In contrast, Proyecto Yacaré reintroduces 10% of the harvested nests (to be included in the reintroduction group, the nest must have at least 35 hatchlings). In the same scenario of 30 nests harvested from one place, the program selects three nests (at least 105 hatchlings) that will produce at least 70 animals for reintroduction (23 cm SVL on average), which is approximately three times more hatchlings than those produced from 30 nests reaching CII (25 cm SVL) in wild conditions. We estimate that a 5% reintroduction (instead of the 10% currently being released by Proyecto Yacaré) would be closer to natural survivorship.

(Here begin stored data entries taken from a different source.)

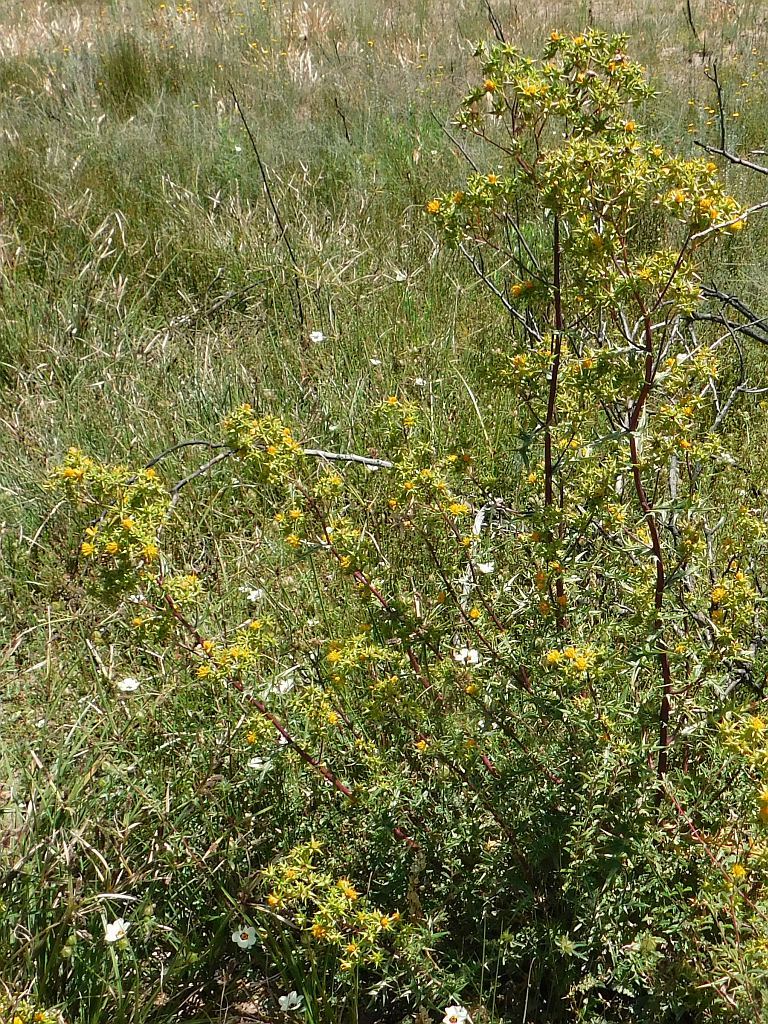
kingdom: Plantae
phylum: Tracheophyta
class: Magnoliopsida
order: Asterales
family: Asteraceae
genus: Berkheya
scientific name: Berkheya rigida
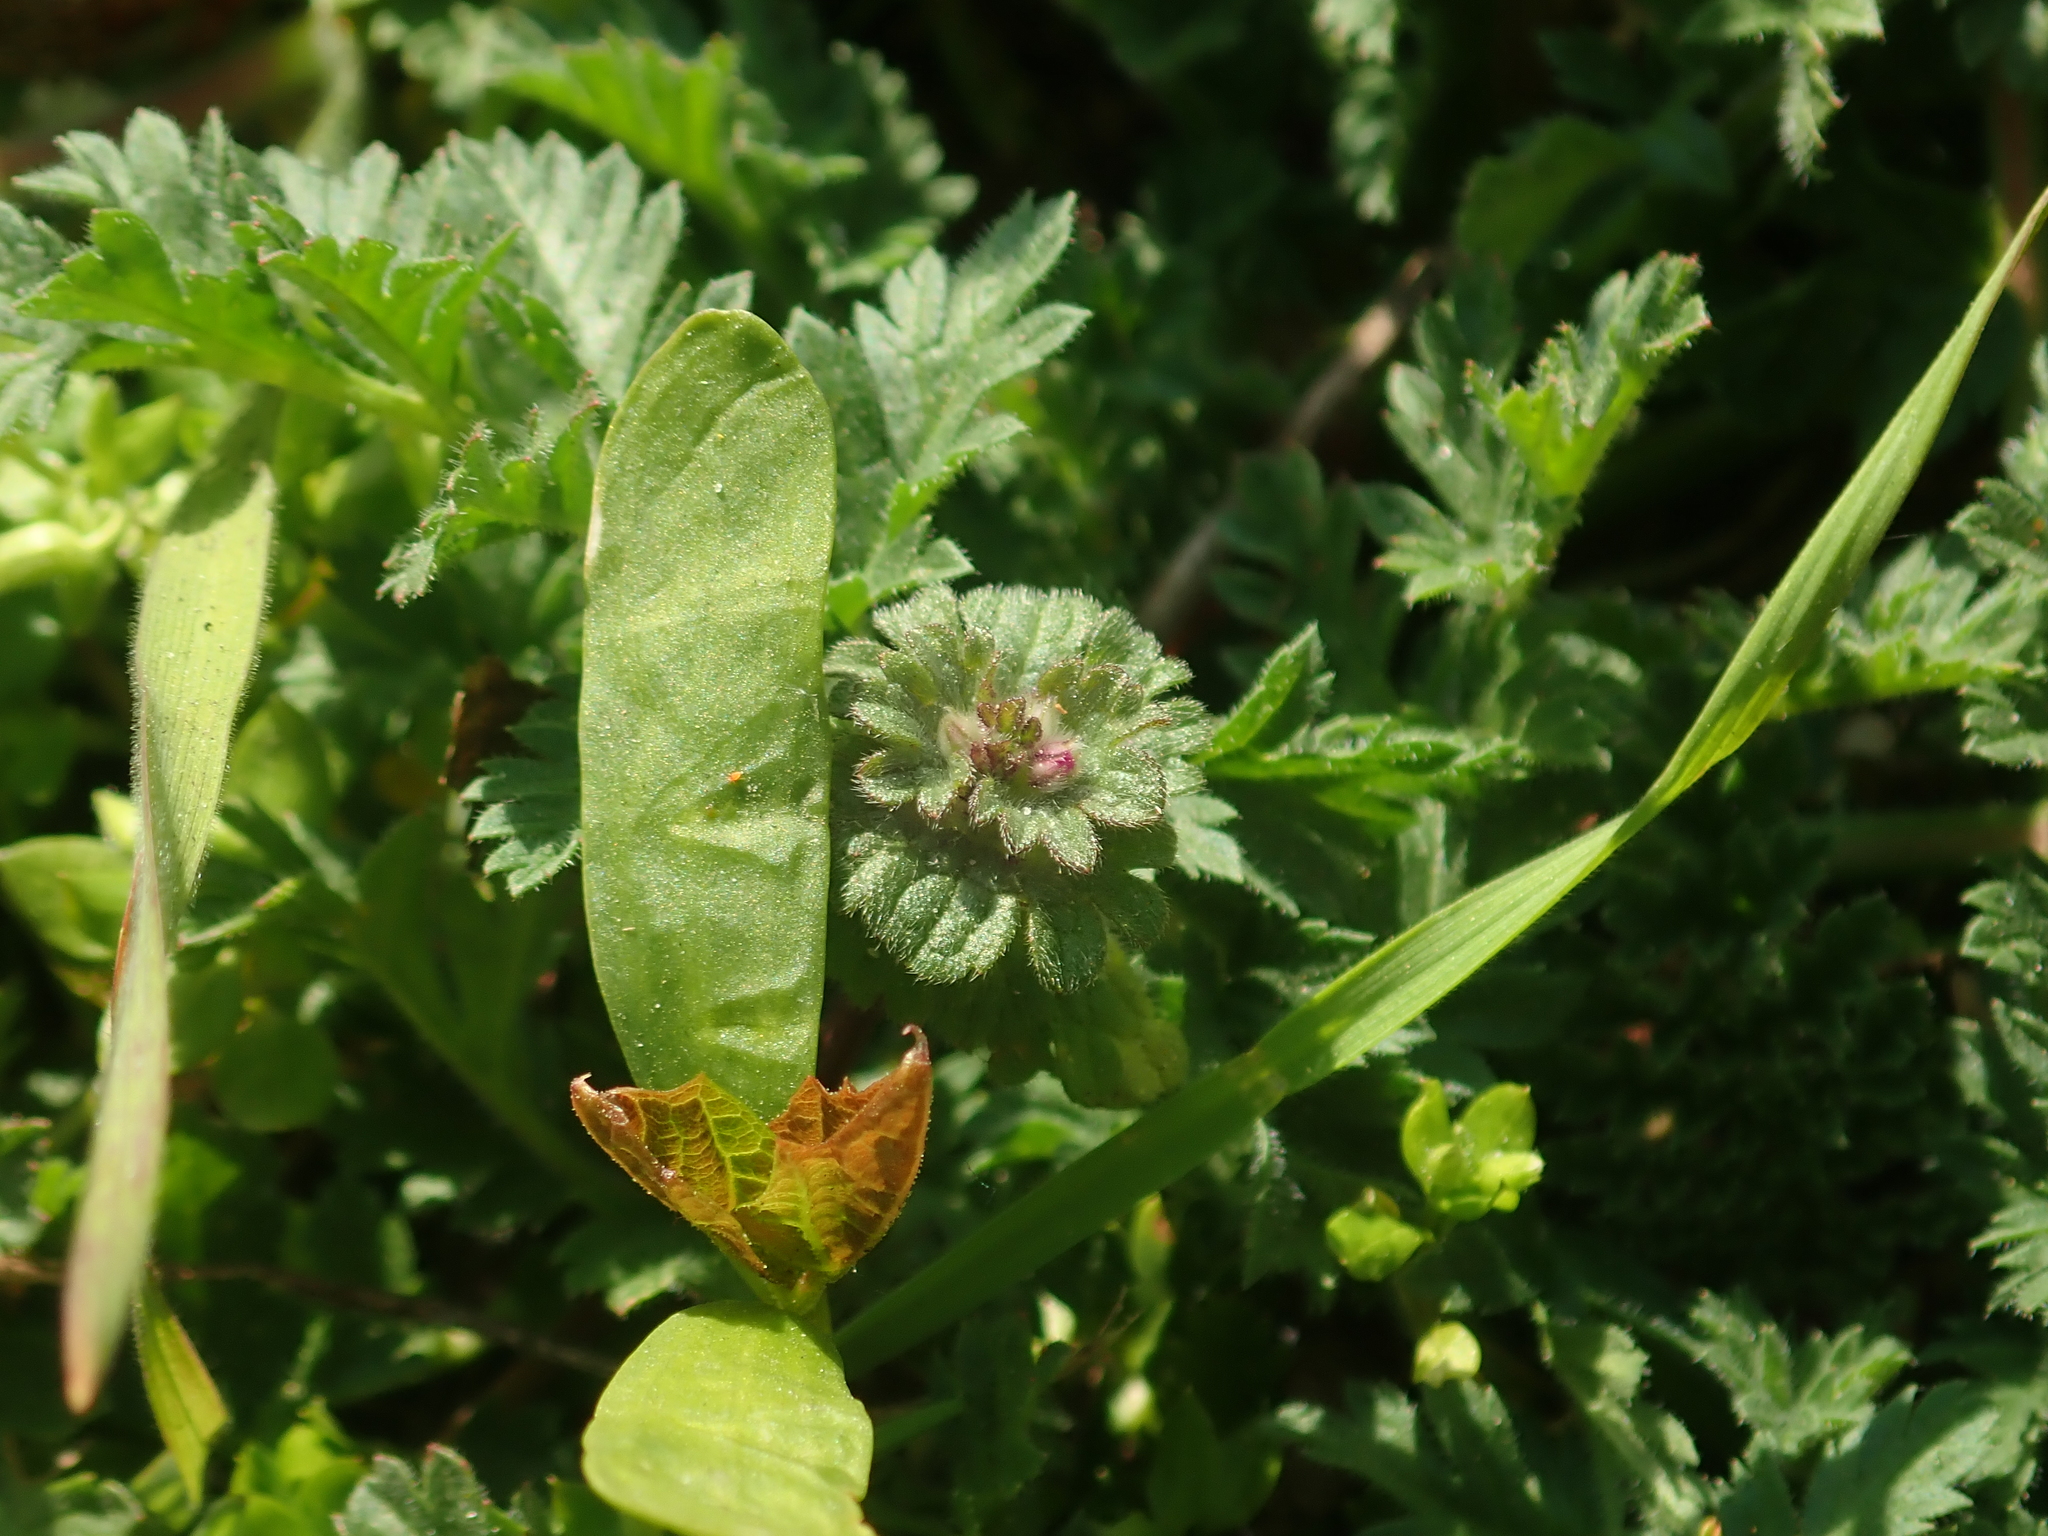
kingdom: Plantae
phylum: Tracheophyta
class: Magnoliopsida
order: Lamiales
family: Lamiaceae
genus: Lamium
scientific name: Lamium amplexicaule
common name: Henbit dead-nettle
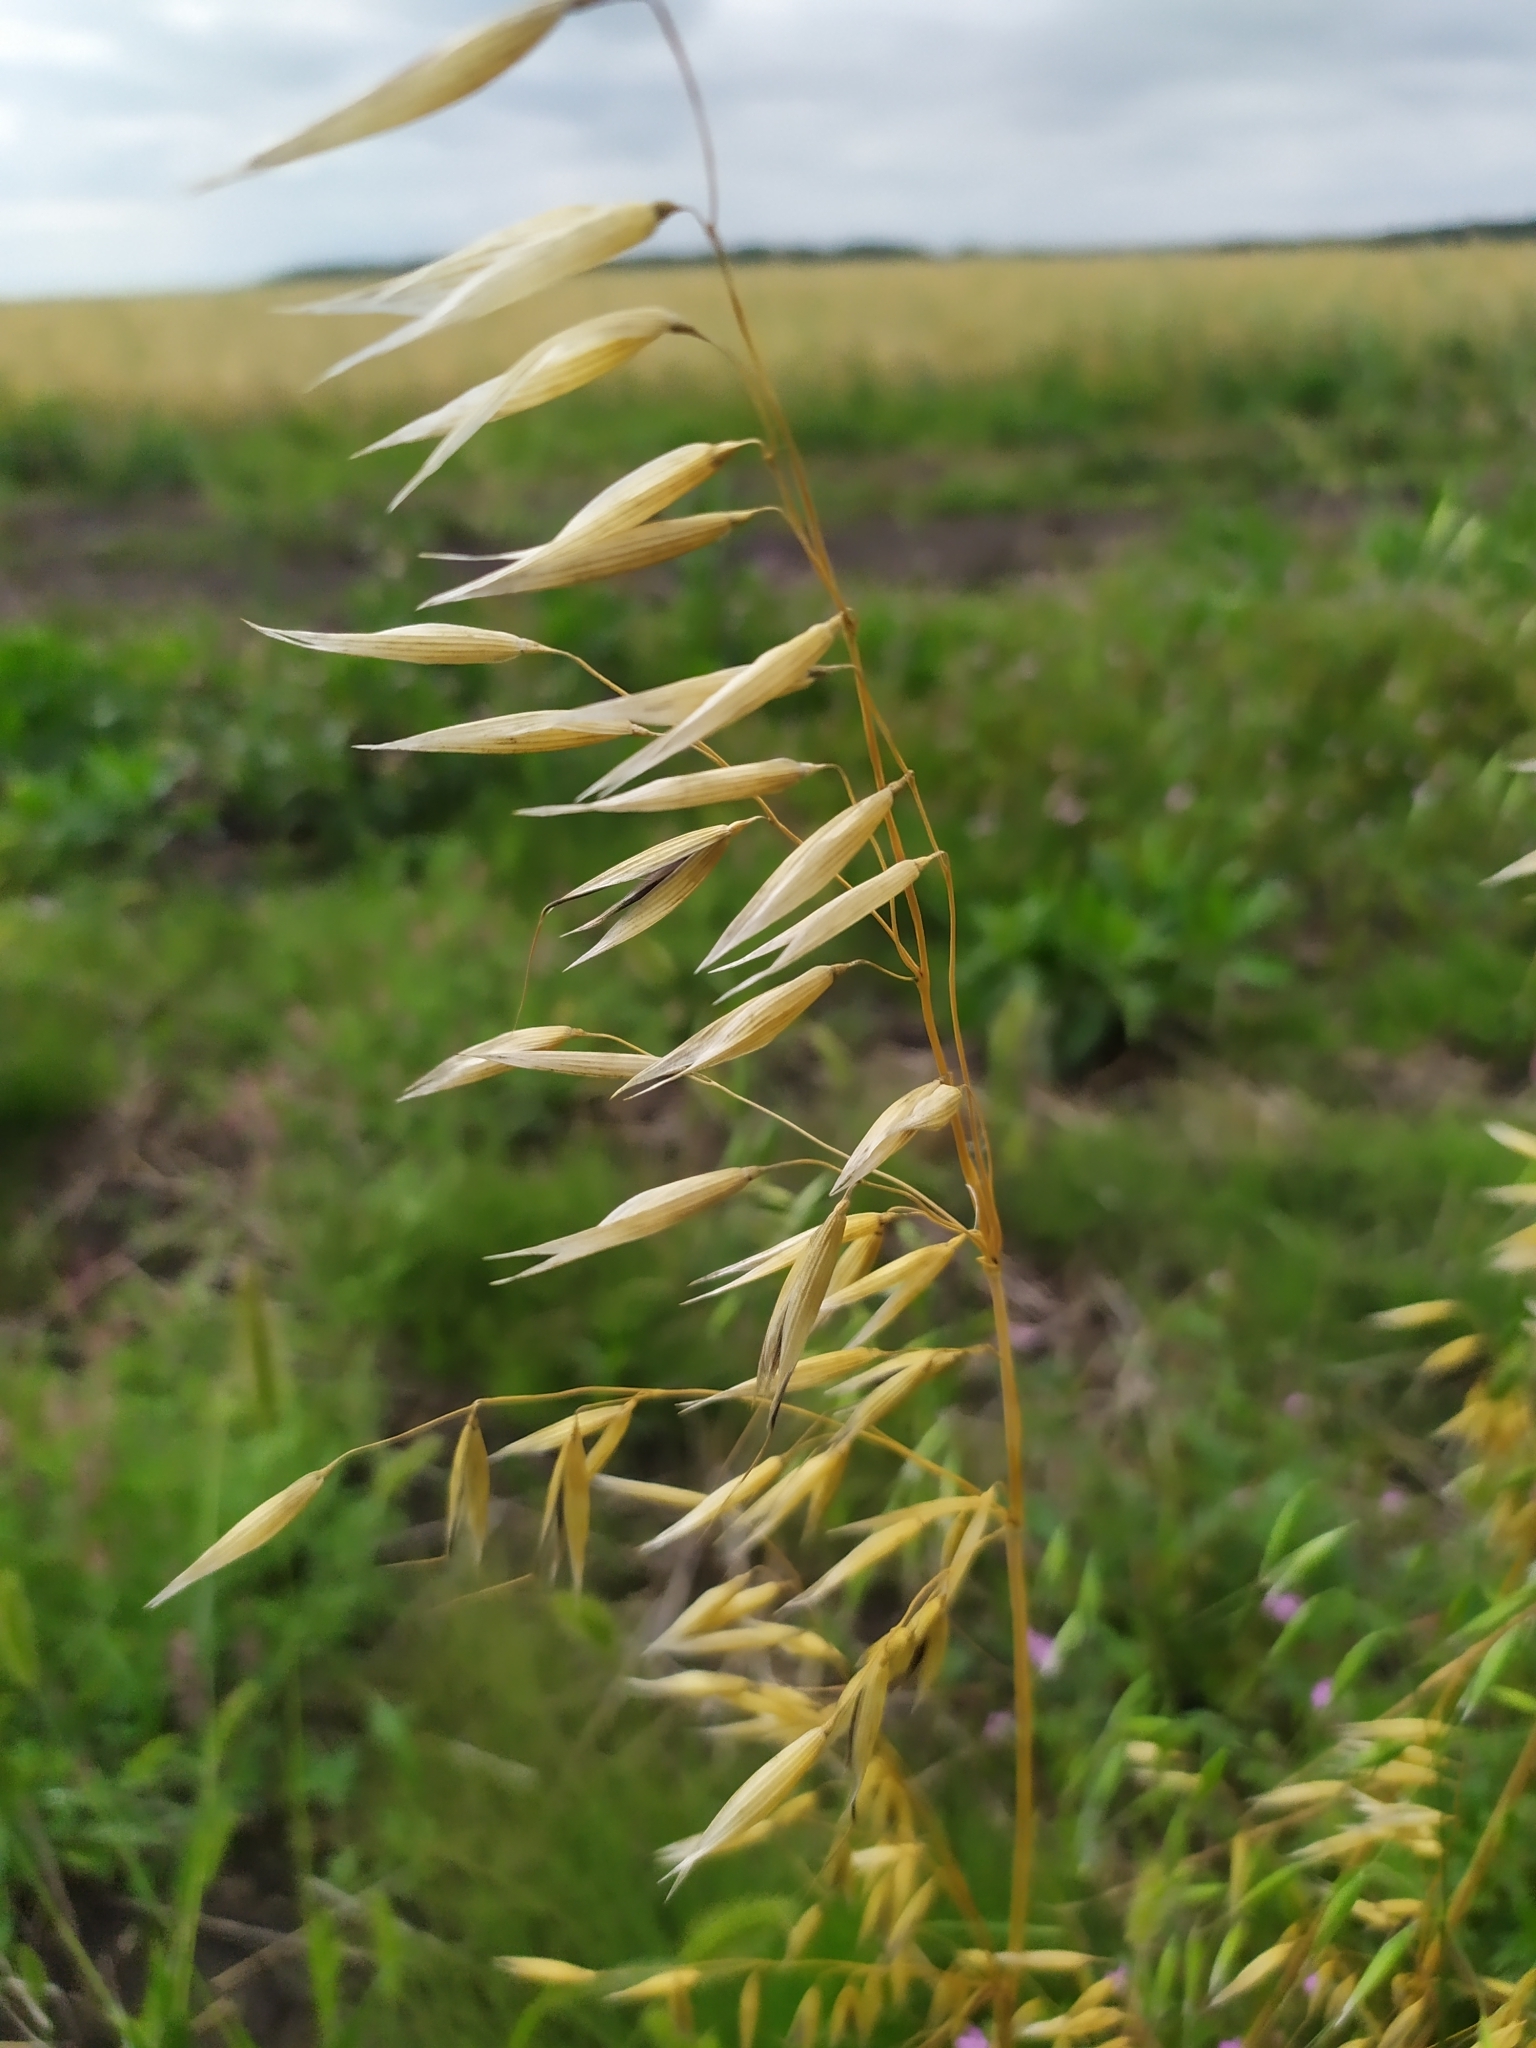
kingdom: Plantae
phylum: Tracheophyta
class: Liliopsida
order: Poales
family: Poaceae
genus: Avena
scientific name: Avena fatua
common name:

Models are simplified approximations of a complex reality that contains many unknown factors, so they should always be interpreted with caution when bringing them to reality. For this reason, in order to avoid endangering the animal populations involved, it is necessary to implement adequate monitoring and control mechanisms. In the case of the broad-snouted caiman, if it were decided to reduce the number of released young, as we suggest, it would also be necessary to carry out studies over a longer term, in an experimental way, and accompanied by systematic monitoring. This would enable researchers to evaluate whether or not the proposed and implemented release percentages are adequate for the maintenance of the structure and abundance of the caiman population under the existing environmental scenario and the permitted conditions of use.
ACKNOWLEDGMENTS
We thank all the members of Proyecto Yacaré for providing data and assistance during fieldwork, G. González (IDEA, CONICET-UNC) for helping in the preparation of figures, and G.M. Giacone and Charlotte Smith for checking the English style. E. Viotto is a doctoral fellow of CONICET at CICyTTP (CONICET-Prov. Entre Ríos–UAdER). This study was supported by Proyecto Yacaré, Yacarés Santafesinos (Gob. Prov. Santa Fe/MUPCN), PFIP 2008; and PICT 2014 N2138 (to C. Piña), PICT 2014 N2212 (to M. Simoncini). We thank the three reviewers for the comments that improved the earlier version of this work. This is the 106th publication of Proyecto Yacaré.